Aurora school board reverses course, accepts finding that district should have negotiated bonuses with union

Students in a math class at Aurora Central High School in April 2017. (Photo by Yesenia Robles, Chalkbeat)

Following weeks of criticism, the Aurora school board on Tuesday reversed course and accepted an arbitrator’s finding that a pilot bonus system violated the district’s agreement with the teachers union.

The Aurora school district rolled out an experiment last year to offer bonuses to some teachers and other staff in hard-to-fill positions, such as psychologists, nurses and speech language pathologists.

The teachers union argued that the plan should have been negotiated first. An arbitrator agreed and issued a report recommending that the pilot program stop immediately and that the district negotiate any future offerings. The union and school board are set to start negotiations next month about how to change teacher pay, using new money voters approved in November.

When school board members first considered the arbitrator’s report last month, they declined to accept the findings, which were not binding. That raised concerns for union members that the district might implement bonuses again without first negotiating them.

Tuesday’s new resolution, approved on a 5-1 vote, accepted the full arbitrator’s report and its recommendations. Board member Monica Colbert voted against the motion, and board member Kevin Cox was absent.

Back in January 2018, school board members approved a budget amendment that included $1.8 million to create the pilot for incentivizing hard-to-fill positions. On Tuesday, board member Cathy Wildman said she thought through the budget vote, the school board may have allowed the district to create that incentive program, even though the board now accepts the finding that they should have worked with union before trying this experiment.

“It was a board decision at that time to spend that amount on hard-to-fill positions,” Wildman said.

Board president Marques Ivey said he was not initially convinced by the arbitrator’s position, but said that he later read more and felt he could change his vote based on having more information.

Last month, the Aurora school board discussed the report with its attorney in a closed-door executive session. When the board met in public afterward, it chose not to uphold the entire report, saying that the board could not “come to an agreement.” Instead board members voted on a resolution that asked the school district to negotiate any future “long-term” incentive programs.

Union president Bruce Wilcox called the resolution “poorly worded” and slammed the board for not having the discussion in public, calling it a “backroom deal.” Several other teachers also spoke to the board earlier this month, reminding the newest board members’ of their campaign promises to increase transparency.

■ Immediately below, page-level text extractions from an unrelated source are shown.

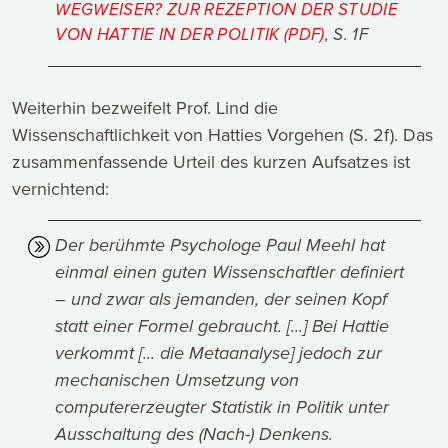
WEGWEISER? ZUR REZEPTION DER STUDIE
VON HATTIE IN DER POLITIK (PDF)
, S. 1F
Weiterhin bezweifelt Prof. Lind die
Wissenschaftlichkeit von Hatties Vorgehen (S. 2f). Das
zusammenfassende Urteil des kurzen Aufsatzes ist
vernichtend:
Der berühmte Psychologe Paul Meehl hat
einmal einen guten Wissenschaftler definiert
– und zwar als jemanden, der seinen Kopf
statt einer Formel gebraucht. [...] Bei Hattie
verkommt [... die Metaanalyse] jedoch zur
mechanischen Umsetzung von
computererzeugter Statistik in Politik unter
Ausschaltung des (Nach-) Denkens.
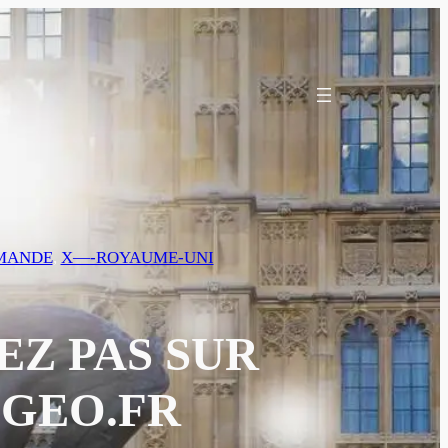
RMANDE
, 
X—-ROYAUME-UNI
EZ PAS SUR
 GEO.FR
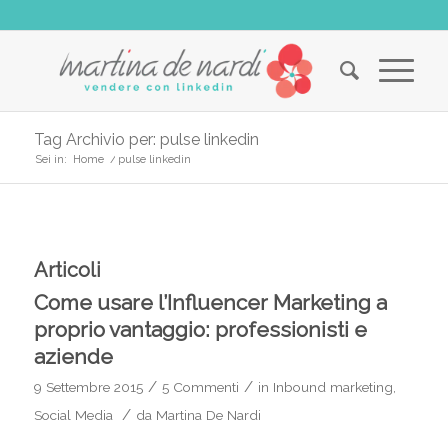
Tag Archivio per: pulse linkedin
Sei in:
Home
/
pulse linkedin
Articoli
Come usare l’Influencer Marketing a
proprio vantaggio: professionisti e
aziende
/
/
9 Settembre 2015
5 Commenti
in
Inbound marketing
,
/
Social Media
da
Martina De Nardi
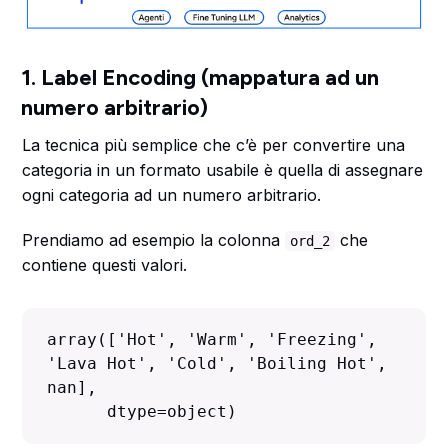
1. Label Encoding (mappatura ad un
numero arbitrario)
La tecnica più semplice che c’è per convertire una
categoria in un formato usabile è quella di assegnare
ogni categoria ad un numero arbitrario.
Prendiamo ad esempio la colonna
che
ord_2
contiene questi valori.
array(['Hot', 'Warm', 'Freezing', 
'Lava Hot', 'Cold', 'Boiling Hot', 
nan],
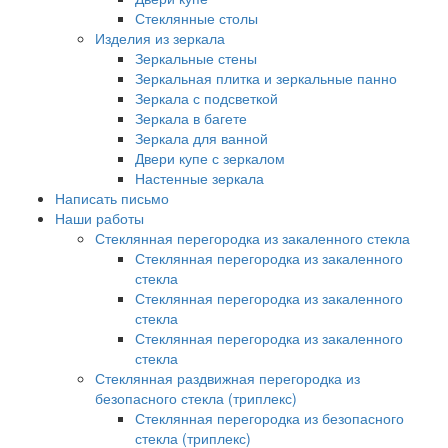
Стеклянные столы
Изделия из зеркала
Зеркальные стены
Зеркальная плитка и зеркальные панно
Зеркала с подсветкой
Зеркала в багете
Зеркала для ванной
Двери купе с зеркалом
Настенные зеркала
Написать письмо
Наши работы
Стеклянная перегородка из закаленного стекла
Стеклянная перегородка из закаленного
стекла
Стеклянная перегородка из закаленного
стекла
Стеклянная перегородка из закаленного
стекла
Стеклянная раздвижная перегородка из
безопасного стекла (триплекс)
Стеклянная перегородка из безопасного
стекла (триплекс)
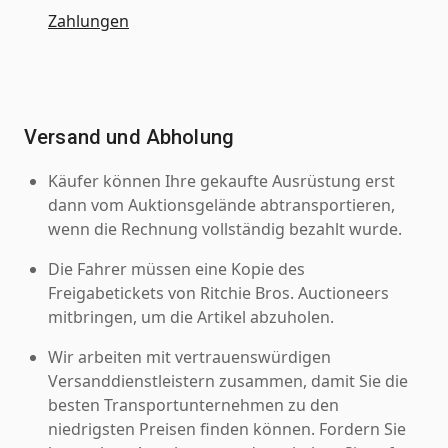
Zahlungen
Versand und Abholung
Käufer können Ihre gekaufte Ausrüstung erst
dann vom Auktionsgelände abtransportieren,
wenn die Rechnung vollständig bezahlt wurde.
Die Fahrer müssen eine Kopie des
Freigabetickets von Ritchie Bros. Auctioneers
mitbringen, um die Artikel abzuholen.
Wir arbeiten mit vertrauenswürdigen
Versanddienstleistern zusammen, damit Sie die
besten Transportunternehmen zu den
niedrigsten Preisen finden können. Fordern Sie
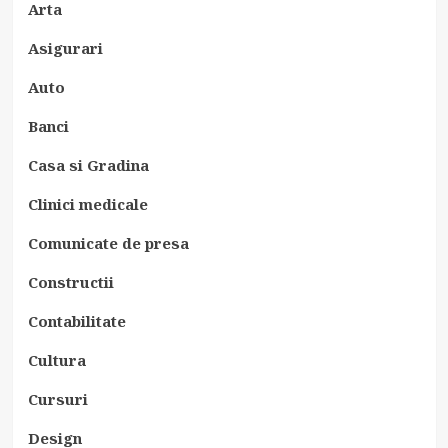
Arta
Asigurari
Auto
Banci
Casa si Gradina
Clinici medicale
Comunicate de presa
Constructii
Contabilitate
Cultura
Cursuri
Design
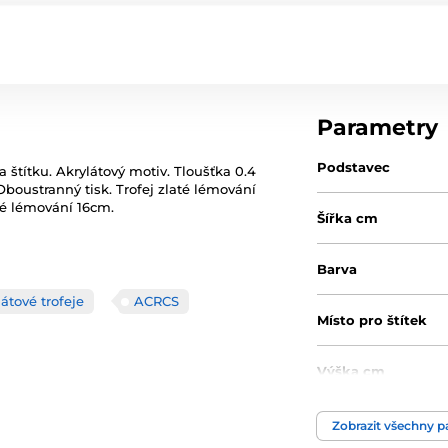
Parametry
Podstavec
a štítku. Akrylátový motiv. Tloušťka 0.4
Oboustranný tisk. Trofej zlaté lémování
ové lémování 16cm.
Šířka cm
Barva
átové trofeje
ACRCS
Místo pro štítek
Výška cm
Typ ocenění
Zobrazit všechny 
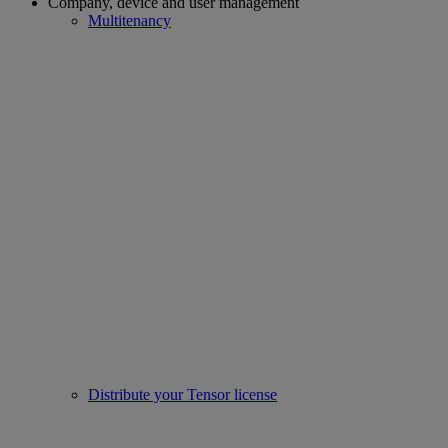
Company, device and user management
Multitenancy
Distribute your Tensor license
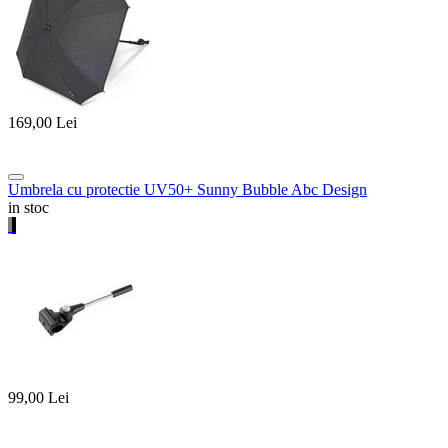
169,00
Lei
Umbrela cu protectie UV50+ Sunny Bubble Abc Design
in stoc
99,00
Lei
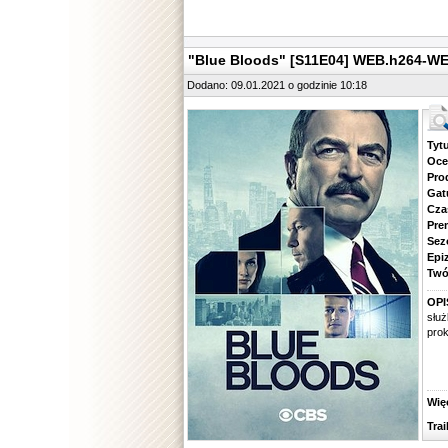
"Blue Bloods" [S11E04] WEB.h264-
Dodano: 09.01.2021 o godzinie 10:18
Tytuł.
Ocena.
Produ
Gatune
Czas 
Premie
Sezon.
Epizod
Twórcy
OPI
służ
prok
Więcej
Traile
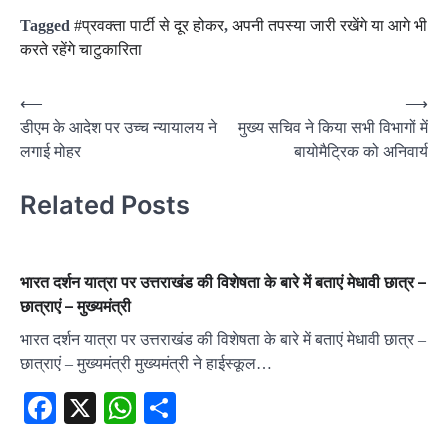
Tagged
#प्रवक्ता पार्टी से दूर होकर
,
अपनी तपस्या जारी रखेंगे या आगे भी
करते रहेंगे चाटुकारिता
Post
⟵
⟶
डीएम के आदेश पर उच्च न्यायालय ने
मुख्य सचिव ने किया सभी विभागों में
navigation
लगाई मोहर
बायोमैट्रिक को अनिवार्य
Related Posts
भारत दर्शन यात्रा पर उत्तराखंड की विशेषता के बारे में बताएं मेधावी छात्र –
छात्राएं – मुख्यमंत्री
भारत दर्शन यात्रा पर उत्तराखंड की विशेषता के बारे में बताएं मेधावी छात्र –
छात्राएं – मुख्यमंत्री मुख्यमंत्री ने हाईस्कूल…
Facebook
X
WhatsApp
Share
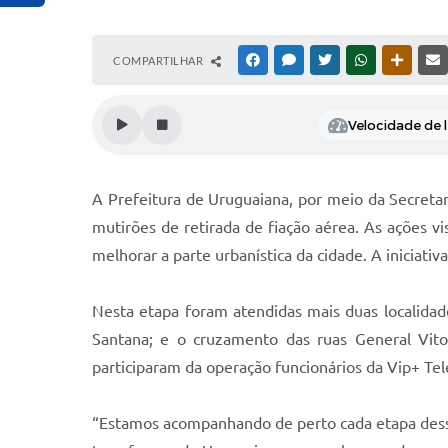
COMPARTILHAR
FACEBOOK
MESSENGER
TWITTER
WHATSAPP
OUTRAS
Velocidade de l
A Prefeitura de Uruguaiana, por meio da Secretari
mutirões de retirada de fiação aérea. As ações 
melhorar a parte urbanística da cidade. A iniciati
Nesta etapa foram atendidas mais duas localida
Santana; e o cruzamento das ruas General Vito
participaram da operação funcionários da Vip+ Tel
“Estamos acompanhando de perto cada etapa dessa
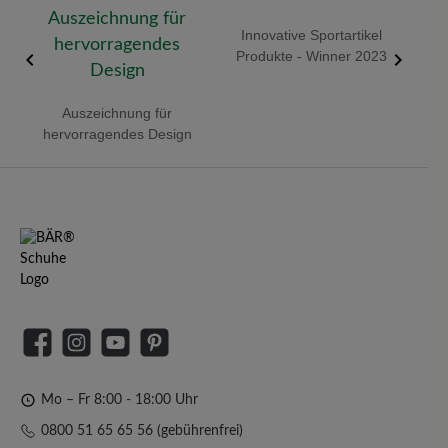
 -
Innovative Sportartikel
Red 
Produkte - Winner 2023
Auszeichnung für
hervorragendes Design
Facebook
Instagram
YouTube
Pinterest
Mo – Fr 8:00 - 18:00 Uhr
0800 51 65 65 56 (gebührenfrei)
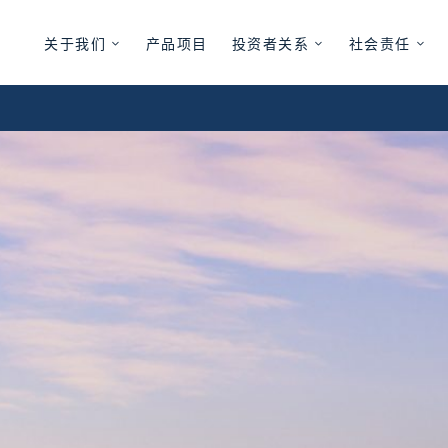
关于我们
产品项目
投资者关系
社会责任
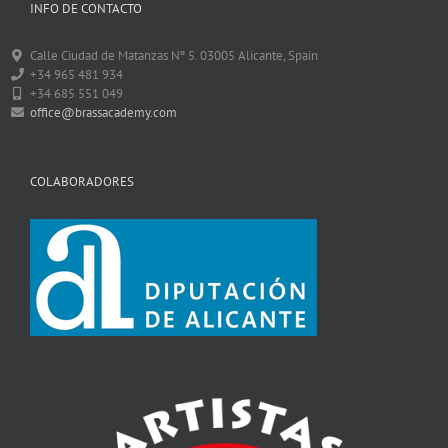
INFO DE CONTACTO
Calle Ciudad de Matanzas Nº 5. 03005 Alicante, Spain
+34 965 481 934
+34 685 551 049
office@brassacademy.com
COLABORADORES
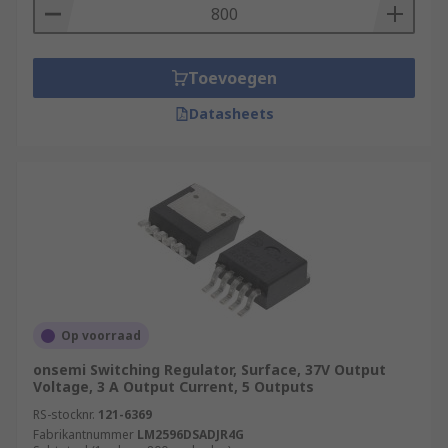
Toevoegen
Datasheets
Op voorraad
onsemi Switching Regulator, Surface, 37V Output
Voltage, 3 A Output Current, 5 Outputs
RS-stocknr.
121-6369
Fabrikantnummer
LM2596DSADJR4G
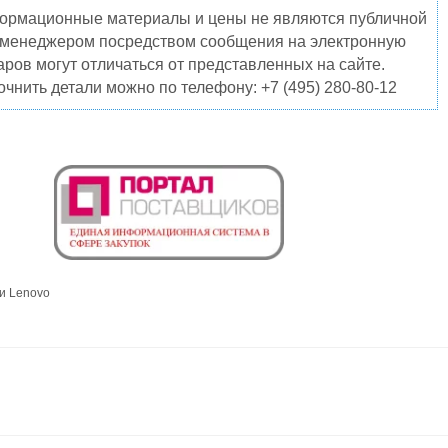
нформационные материалы и цены не являются публичной
о менеджером посредством сообщения на электронную
ров могут отличаться от представленных на сайте.
чнить детали можно по телефону: +7 (495) 280-80-12
и Lenovo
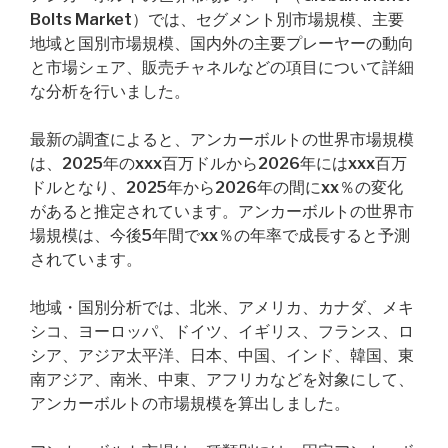
Bolts Market）では、セグメント別市場規模、主要
地域と国別市場規模、国内外の主要プレーヤーの動向
と市場シェア、販売チャネルなどの項目について詳細
な分析を行いました。
最新の調査によると、アンカーボルトの世界市場規模
は、2025年のxxx百万ドルから2026年にはxxx百万
ドルとなり、2025年から2026年の間にxx％の変化
があると推定されています。アンカーボルトの世界市
場規模は、今後5年間でxx％の年率で成長すると予測
されています。
地域・国別分析では、北米、アメリカ、カナダ、メキ
シコ、ヨーロッパ、ドイツ、イギリス、フランス、ロ
シア、アジア太平洋、日本、中国、インド、韓国、東
南アジア、南米、中東、アフリカなどを対象にして、
アンカーボルトの市場規模を算出しました。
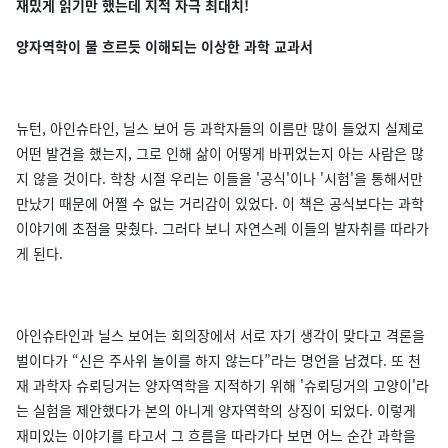
재밌게 읽기만 했는데 지적 자극 최대치!
양자역학이 물 흐르듯 이해되는 이상한 과학 교과서
뉴턴, 아인슈타인, 닐스 보어 등 과학자들의 이름만 많이 들었지 실제로
어떤 발견을 했는지, 그로 인해 삶이 어떻게 바뀌었는지 아는 사람은 많
지 않을 것이다. 학창 시절 우리는 이들을 '공식'이나 '시험'을 통해서만
만났기 때문에 어쩔 수 없는 거리감이 있었다. 이 책은 공식보다는 과학
이야기에 초점을 맞췄다. 그러다 보니 자연스레 이들의 발자취를 따라가
게 된다.
아인슈타인과 닐스 보어는 회의장에서 서로 자기 생각이 맞다고 격론을
벌이다가 “신은 주사위 놀이를 하지 않는다”라는 명언을 남겼다. 또 천
재 과학자 슈뢰딩거는 양자역학을 지적하기 위해 '슈뢰딩거의 고양이'라
는 실험을 제안했다가 본의 아니게 양자역학의 상징이 되었다. 이렇게
재미있는 이야기를 타고서 그 흐름을 따라가다 보면 어느 순간 과학을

Board members responded by saying that they did not hold an official vote; rather the board was only deciding how to proceed in public. Colorado law prohibits schools boards from taking positions, or votes, in private.

The board on Tuesday also pushed the district to provide more detailed information about the results of the pilot and survey results that tried to quantify how it affected teachers deciding to work in Aurora.